Pre-trained models (PTMs) are machine learning models that have been trained in advance, often on large-scale data, and can be reused for new tasks, thereby reducing the need for costly training from scratch. Their widespread adoption introduces a new class of software dependency, which we term Software Dependencies 2.0, extending beyond conventional libraries to learned behaviors embodied in trained models and their associated artifacts. The integration of PTMs as software dependencies in real projects remains unclear, potentially threatening maintainability and reliability of modern software systems that increasingly rely on them.

Objective

In this study, we investigate Software Dependencies 2.0 in open-source software (OSS) projects by examining the reuse of PTMs, with a focus on how developers manage and integrate these models.
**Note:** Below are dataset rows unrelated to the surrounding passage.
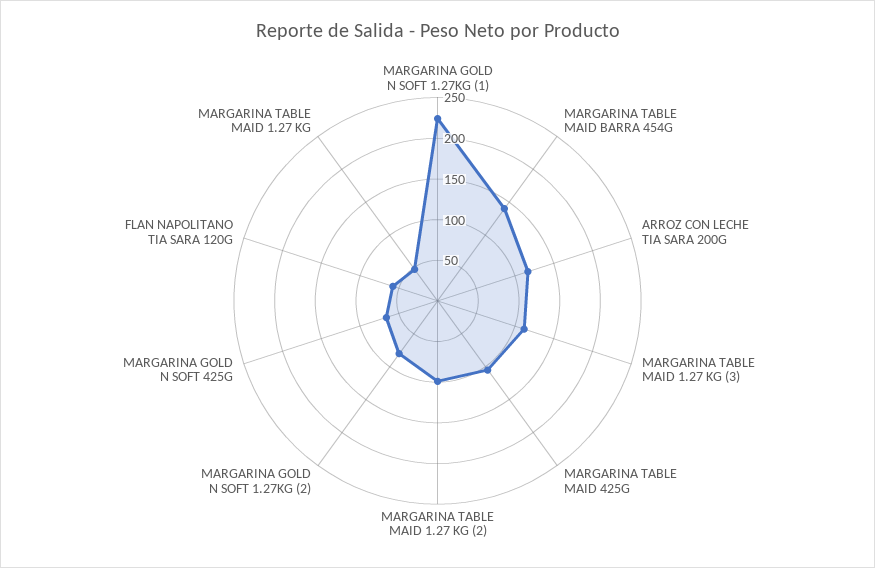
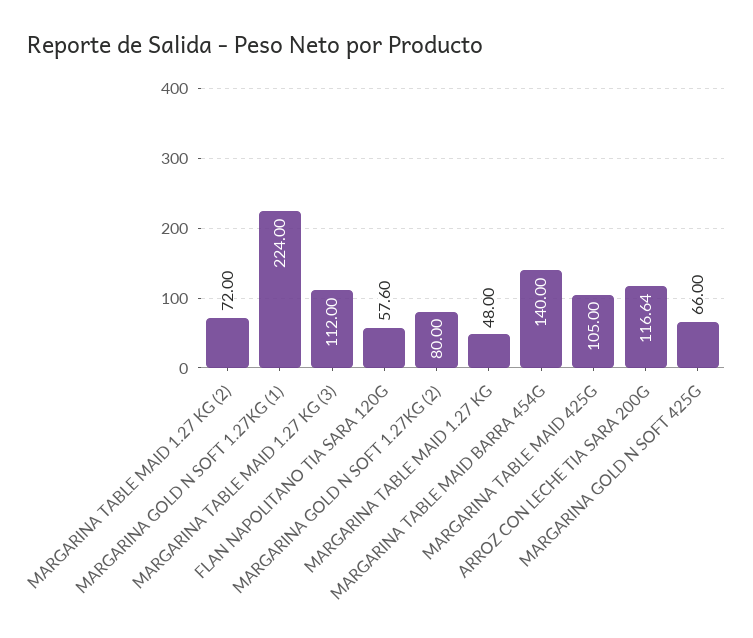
  {
    "MARGARINA GOLD N SOFT 1.27KG (1)": 224,
    "MARGARINA TABLE MAID BARRA 454G": 140,
    "ARROZ CON LECHE TIA SARA 200G": 116.64,
    "MARGARINA TABLE MAID 1.27 KG (3)": 112,
    "MARGARINA TABLE MAID 425G": 105,
-   "MARGARINA TABLE MAID 1.27 KG (2)": 100,
+   "MARGARINA TABLE MAID 1.27 KG (2)": 72,
    "MARGARINA GOLD N SOFT 1.27KG (2)": 80,
    "MARGARINA GOLD N SOFT 425G": 66,
    "FLAN NAPOLITANO TIA SARA 120G": 57.6,
    "MARGARINA TABLE MAID 1.27 KG": 48
  }

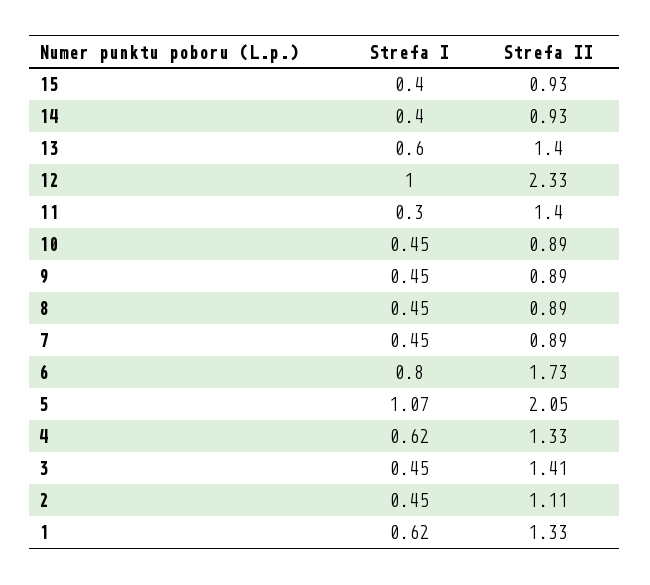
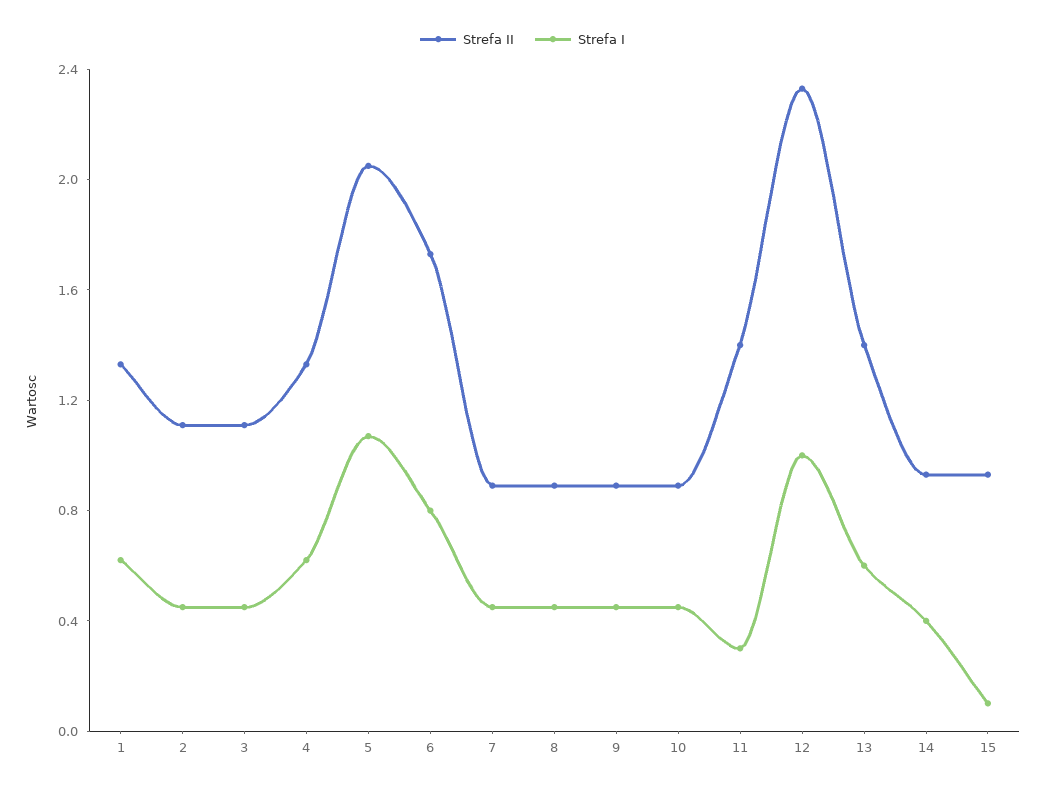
  {
    "Strefa I": {
-     "15": 0.4,
+     "15": 0.1,
      "14": 0.4,
      "13": 0.6,
      "12": 1,
      "11": 0.3,
      "10": 0.45,
      "9": 0.45,
      "8": 0.45,
      "7": 0.45,
      "6": 0.8,
      "5": 1.07,
      "4": 0.62,
      "3": 0.45,
      "2": 0.45,
      "1": 0.62
    },
    "Strefa II": {
      "15": 0.93,
      "14": 0.93,
      "13": 1.4,
      "12": 2.33,
      "11": 1.4,
      "10": 0.89,
      "9": 0.89,
      "8": 0.89,
      "7": 0.89,
      "6": 1.73,
      "5": 2.05,
      "4": 1.33,
-     "3": 1.41,
+     "3": 1.1,
      "2": 1.11,
      "1": 1.33
    }
  }

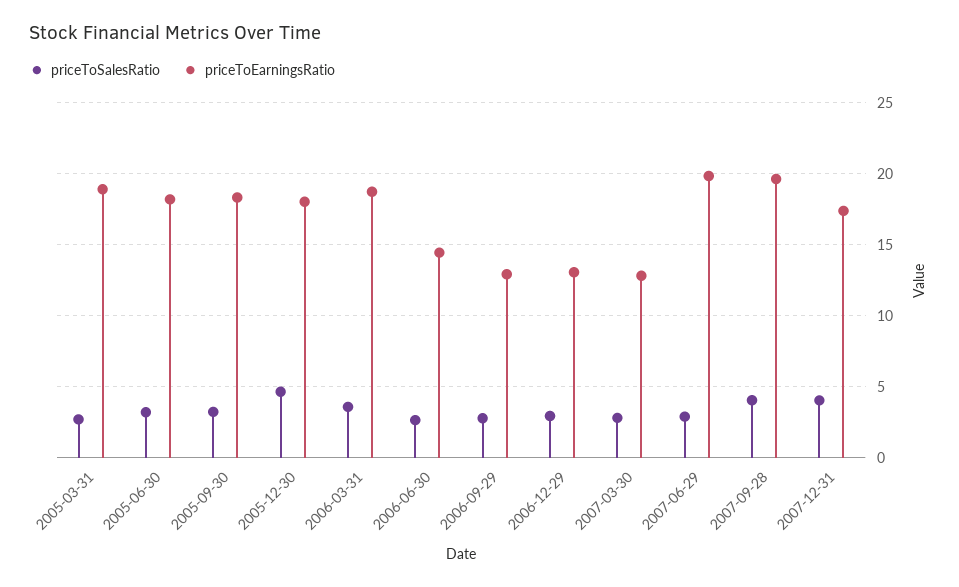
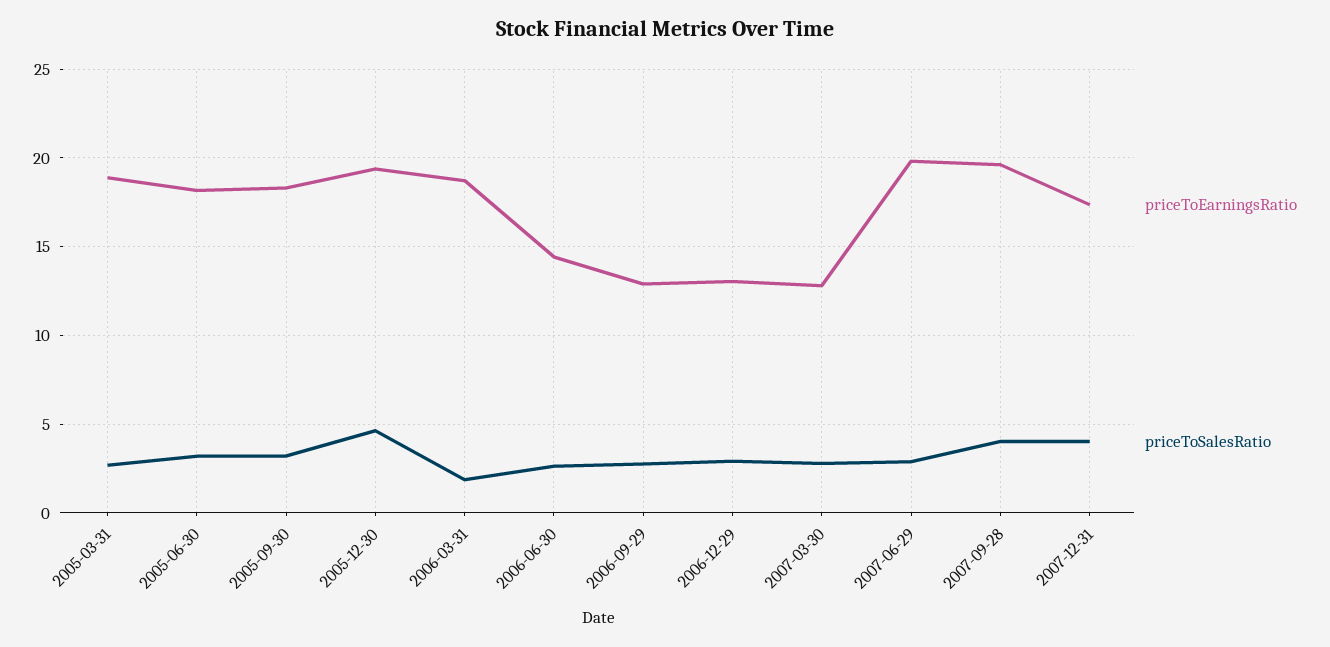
  {
    "priceToSalesRatio": {
      "2005-03-31": 2.5,
      "2005-06-30": 3,
      "2005-09-30": 3,
      "2005-12-30": 4.5,
-     "2006-03-31": 3.5,
+     "2006-03-31": 2,
      "2006-06-30": 2.5,
      "2006-09-29": 3,
      "2006-12-29": 3,
      "2007-03-30": 3,
      "2007-06-29": 3,
      "2007-09-28": 4,
      "2007-12-31": 4
    },
    "priceToEarningsRatio": {
      "2005-03-31": 19,
      "2005-06-30": 18,
      "2005-09-30": 18.5,
-     "2005-12-30": 18,
+     "2005-12-30": 19.5,
      "2006-03-31": 18.5,
      "2006-06-30": 14.5,
      "2006-09-29": 13,
      "2006-12-29": 13,
      "2007-03-30": 13,
      "2007-06-29": 20,
      "2007-09-28": 19.5,
      "2007-12-31": 17.5
    }
  }

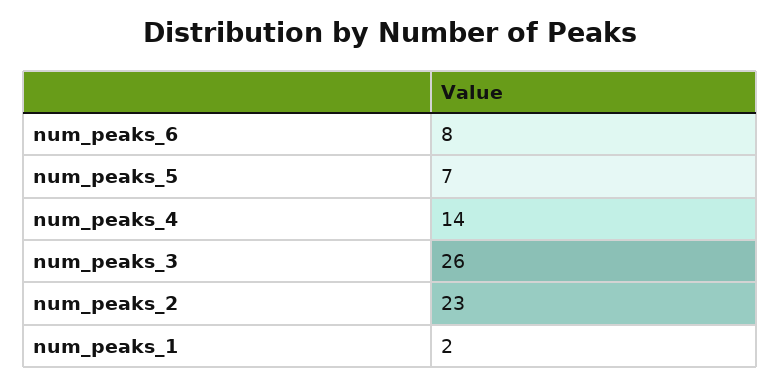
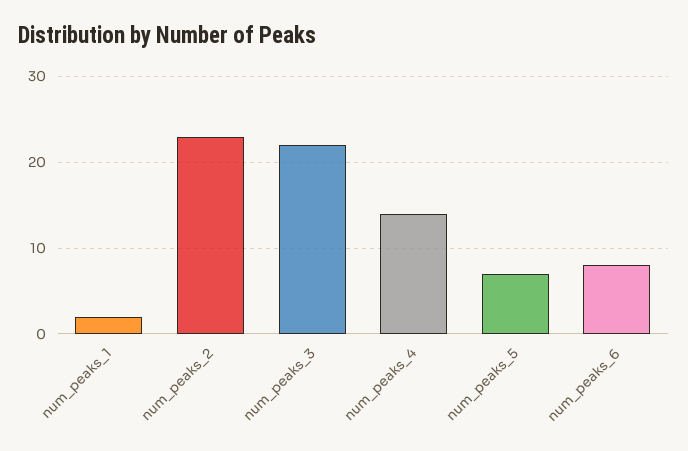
  {
    "num_peaks_6": 8,
    "num_peaks_5": 7,
    "num_peaks_4": 14,
-   "num_peaks_3": 26,
+   "num_peaks_3": 22,
    "num_peaks_2": 23,
    "num_peaks_1": 2
  }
Specifically, we seek to understand: (1) how OSS projects structure and document their PTM dependencies; (2) what stages and organizational patterns emerge in the reuse pipelines of PTMs within these projects; and (3) the interactions among PTMs and other learned components across pipeline stages.

Method

We conduct a mixed-methods analysis of a statistically significant random sample of 401 GitHub repositories from the PeaTMOSS dataset (28,575 repositories reusing PTMs from Hugging Face and PyTorch Hub). We quantitatively examine PTM reuse by identifying patterns and qualitatively investigate how developers integrate and manage these models in practice.

Results

We find that multi-PTM reuse is common (52.6% of the studied projects). In these projects, a notable portion of PTMs are interchangeable (37%), meaning one model can seamlessly replace another in the workflow, while others are complementary (23%), performing distinct functional roles. This integration complexity is compounded by fragmented dependency declarations across code, documentation, and configuration files, with only 21.2% of projects documented outside code. We identify three types of PTM reuse pipelines, i.e., feature extraction, generative, and discriminative, all involving varying degrees of PTM adaptation, from as-is reuse to head addition or architectural modification. PTMs also frequently interact with other models in tightly coupled or modular designs, reflecting the complexity of such systems.

Conclusion

Managing Software Dependencies 2.0 and PTM reuse pipeline complexity introduces unique technical challenges in ML-enabled software. Our findings underscore the need for enhanced tools and practices that treat PTMs as first-class, modular components, facilitating their reliable integration and long-term maintenance within Software Dependencies 2.0. We identify future research on PTM reuse and integration as a way to further understand Software Dependencies 2.0.